» Provided text:
+ + + +

Bifurcation (chaos scanning) Diagrams:

This script runs a simulation many times for different values of a single parameter, and uses turning point tags in the ODE simulation output for plotting bifurcation diagrams in X, Y and Z, and saves plots to PNG files. Because the simulations carry second derivatives in the coordinate jets, we can plot maxima and minima in different colours! Optionally, we can skip the initial transient by dropping the first (datalines / value) results (10 is usually a good value).

chaos-scan (shell script)

Parameter Meaning
1 start of parameter range
2 end of parameter range
3 number of valid samples at end of raw data
4 save snapshots ? [ no-snaps
5+ ODE call with variable parameter replaced by ['$p']

The general idea is to replace one of the model parameters with the string '$p' (including quotes!).

Chaos Scan (manual gnuplot graph):

A fourth-order integrator is sufficient for bifurcation diagrams and will run faster; for this scenario we only care about transitions into and out of chaos, not accuracy within the chaotic regions. Progress output (current parameter value) is produced while the script is running.

+ + + +

» Source information:
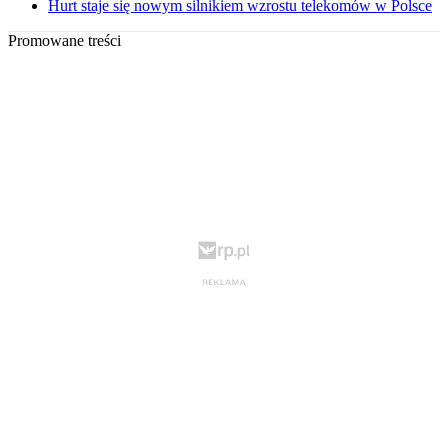
Hurt staje się nowym silnikiem wzrostu telekomów w Polsce
Promowane treści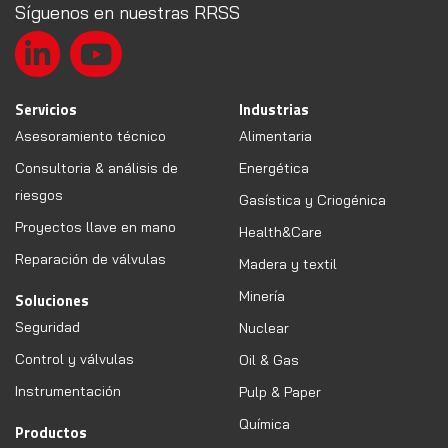
Síguenos en nuestras RRSS
Servicios
Industrias
Asesoramiento técnico
Alimentaria
Consultoria & análisis de
Energética
riesgos
Gasística y Criogénica
Proyectos llave en mano
Health&Care
Reparación de válvulas
Madera y textil
Minería
Soluciones
Seguridad
Nuclear
Control y válvulas
Oil & Gas
Instrumentación
Pulp & Paper
Química
Productos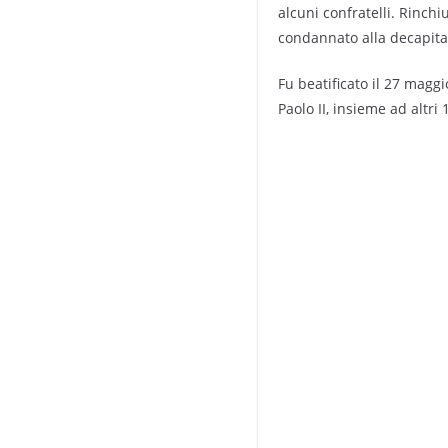
alcuni confratelli. Rinch
condannato alla decapitaz
Fu beatificato il 27 magg
Paolo II, insieme ad altri 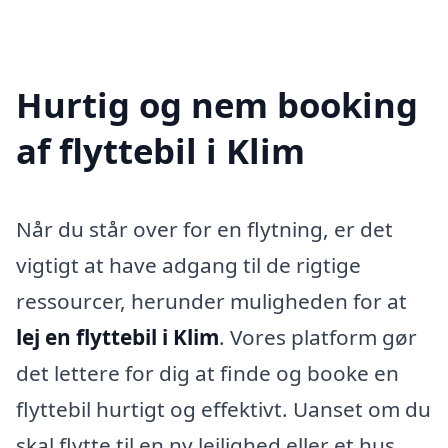
Hurtig og nem booking
af flyttebil i Klim
Når du står over for en flytning, er det
vigtigt at have adgang til de rigtige
ressourcer, herunder muligheden for at
lej en flyttebil i Klim
. Vores platform gør
det lettere for dig at finde og booke en
flyttebil hurtigt og effektivt. Uanset om du
skal flytte til en ny lejlighed eller et hus,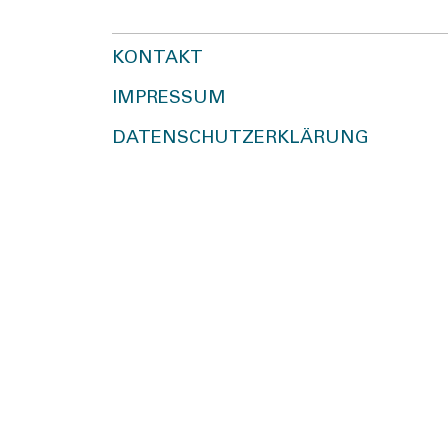
KONTAKT
IMPRESSUM
DATENSCHUTZERKLÄRUNG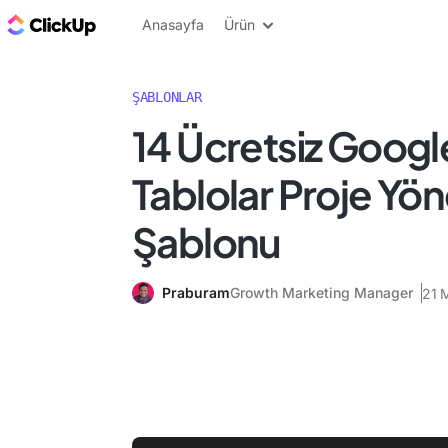
ClickUp Blog
Anasayfa
Ürün
ŞABLONLAR
14 Ücretsiz Googl
Tablolar Proje Yön
Şablonu
Praburam
Growth Marketing Manager
21 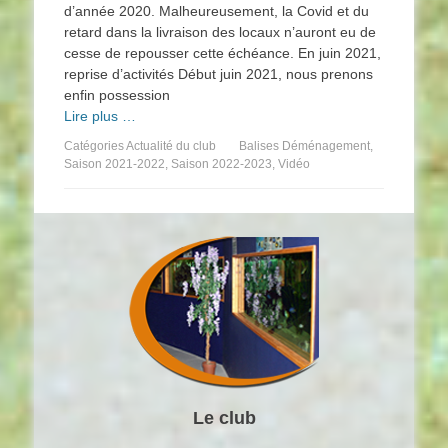
d’année 2020. Malheureusement, la Covid et du
retard dans la livraison des locaux n’auront eu de
cesse de repousser cette échéance. En juin 2021,
reprise d’activités Début juin 2021, nous prenons
enfin possession
Lire plus …
Catégories
Actualité du club
Balises
Déménagement
,
Saison 2021-2022
,
Saison 2022-2023
,
Vidéo
Le club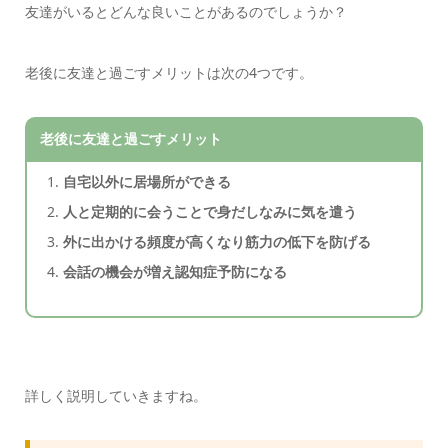
友達がいるとどんな良いことがあるのでしょうか？
老後に友達と過ごすメリットは次の4つです。
老後に友達と過ごすメリット
自宅以外に居場所ができる
人と定期的に会うことで身だしなみに気を遣う
外に出かける頻度が高くなり筋力の低下を防げる
会話の機会が増え認知症予防になる
詳しく説明していきますね。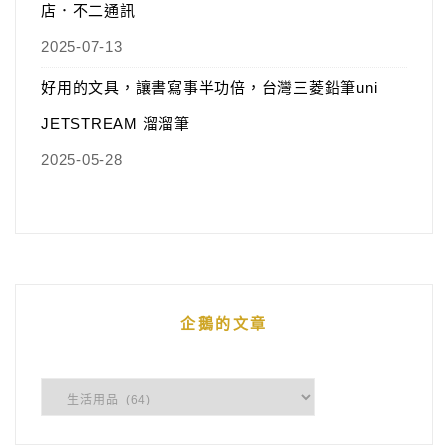
店．不二通訊
2025-07-13
好用的文具，讓書寫事半功倍，台灣三菱鉛筆uni
JETSTREAM 溜溜筆
2025-05-28
企鵝的文章
企
鵝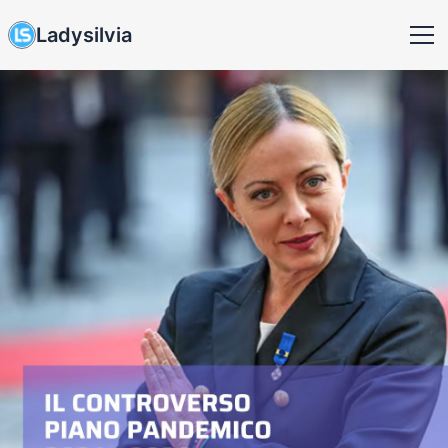
Ladysilvia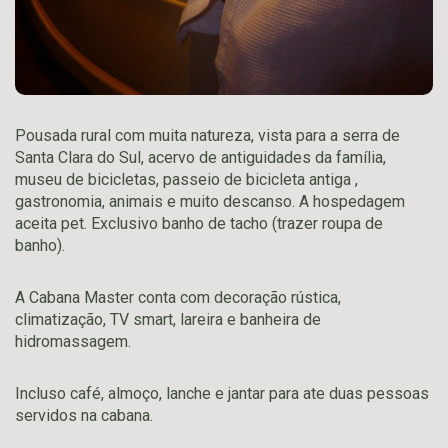
Pousada rural com muita natureza, vista para a serra de
Santa Clara do Sul, acervo de antiguidades da família,
museu de bicicletas, passeio de bicicleta antiga ,
gastronomia, animais e muito descanso. A hospedagem
aceita pet. Exclusivo banho de tacho (trazer roupa de
banho).
A Cabana Master conta com decoração rústica,
climatização, TV smart, lareira e banheira de
hidromassagem.
Incluso café, almoço, lanche e jantar para ate duas pessoas
servidos na cabana.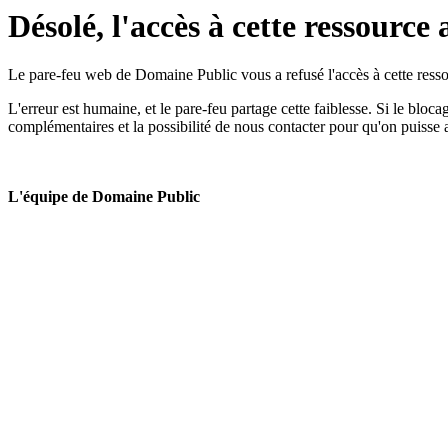
Désolé, l'accès à cette ressource 
Le pare-feu web de Domaine Public vous a refusé l'accès à cette ressou
L'erreur est humaine, et le pare-feu partage cette faiblesse. Si le bloc
complémentaires et la possibilité de nous contacter pour qu'on puisse 
L'équipe de Domaine Public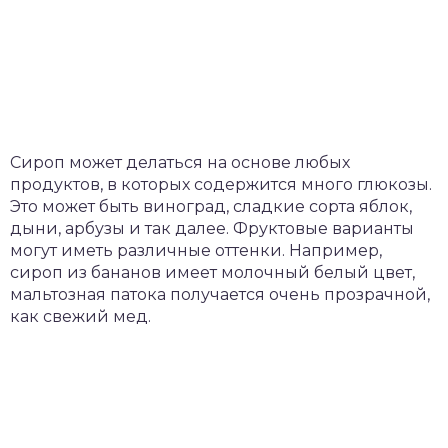
Сироп может делаться на основе любых
продуктов, в которых содержится много глюкозы.
Это может быть виноград, сладкие сорта яблок,
дыни, арбузы и так далее. Фруктовые варианты
могут иметь различные оттенки. Например,
сироп из бананов имеет молочный белый цвет,
мальтозная патока получается очень прозрачной,
как свежий мед.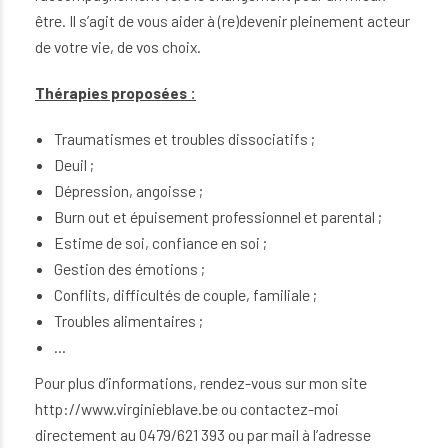
être. Il s’agit de vous aider à (re)devenir pleinement acteur
de votre vie, de vos choix.
Thérapies proposées :
Traumatismes et troubles dissociatifs ;
Deuil ;
Dépression, angoisse ;
Burn out et épuisement professionnel et parental ;
Estime de soi, confiance en soi ;
Gestion des émotions ;
Conflits, difficultés de couple, familiale ;
Troubles alimentaires ;
…
Pour plus d’informations, rendez-vous sur mon site
http://www.virginieblave.be
ou contactez-moi
directement au 0479/621 393 ou par mail à l’adresse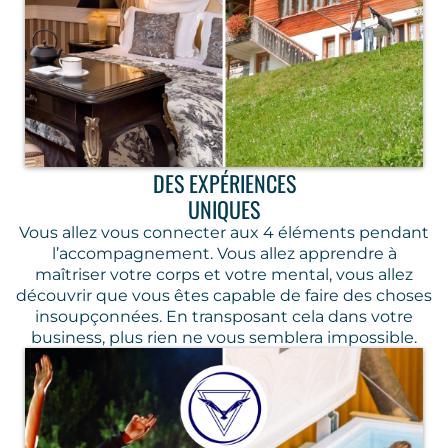
DES EXPÉRIENCES
UNIQUES
Vous allez vous connecter aux 4 éléments pendant
l’accompagnement. Vous allez apprendre à
maîtriser votre corps et votre mental, vous allez
découvrir que vous êtes capable de faire des choses
insoupçonnées. En transposant cela dans votre
business, plus rien ne vous semblera impossible.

+ + + +

» Questions on the material:
A – According to the bifurcation diagram text, what kind of integrator is sufficient for bifurcation diagrams?
B – Rewrite the paragraph of the bifurcation diagram text that begins "This script runs a simulation" as a short bulleted list that keeps its main facts.
C – Rewrite the part of the bifurcation diagram text starting with "Parameter Meaning" and going on through "script is running.", replacing "fourth-order" with "fifth-order".

» Responses in order:
A – A fourth-order integrator.

B –
- Runs a simulation many times, once for each value of a single parameter.
- Uses turning point tags in the ODE simulation output to plot bifurcation diagrams in X, Y and Z.
- Saves the plots to PNG files.
- Plots maxima and minima in different colors, since the simulations carry second derivatives in the coordinate jets.
- Can optionally skip the initial transient by dropping the first results (10 is usually a good value).

C –
Parameter Meaning
1 start of parameter range
2 end of parameter range
3 number of valid samples at end of raw data
4 save snapshots ? [ no-snaps
5+ ODE call with variable parameter replaced by ['$p']

The general idea is to replace one of the model parameters with the string '$p' (including quotes!).

Chaos Scan (manual gnuplot graph):

A fifth-order integrator is sufficient for bifurcation diagrams and will run faster; for this scenario we only care about transitions into and out of chaos, not accuracy within the chaotic regions. Progress output (current parameter value) is produced while the script is running.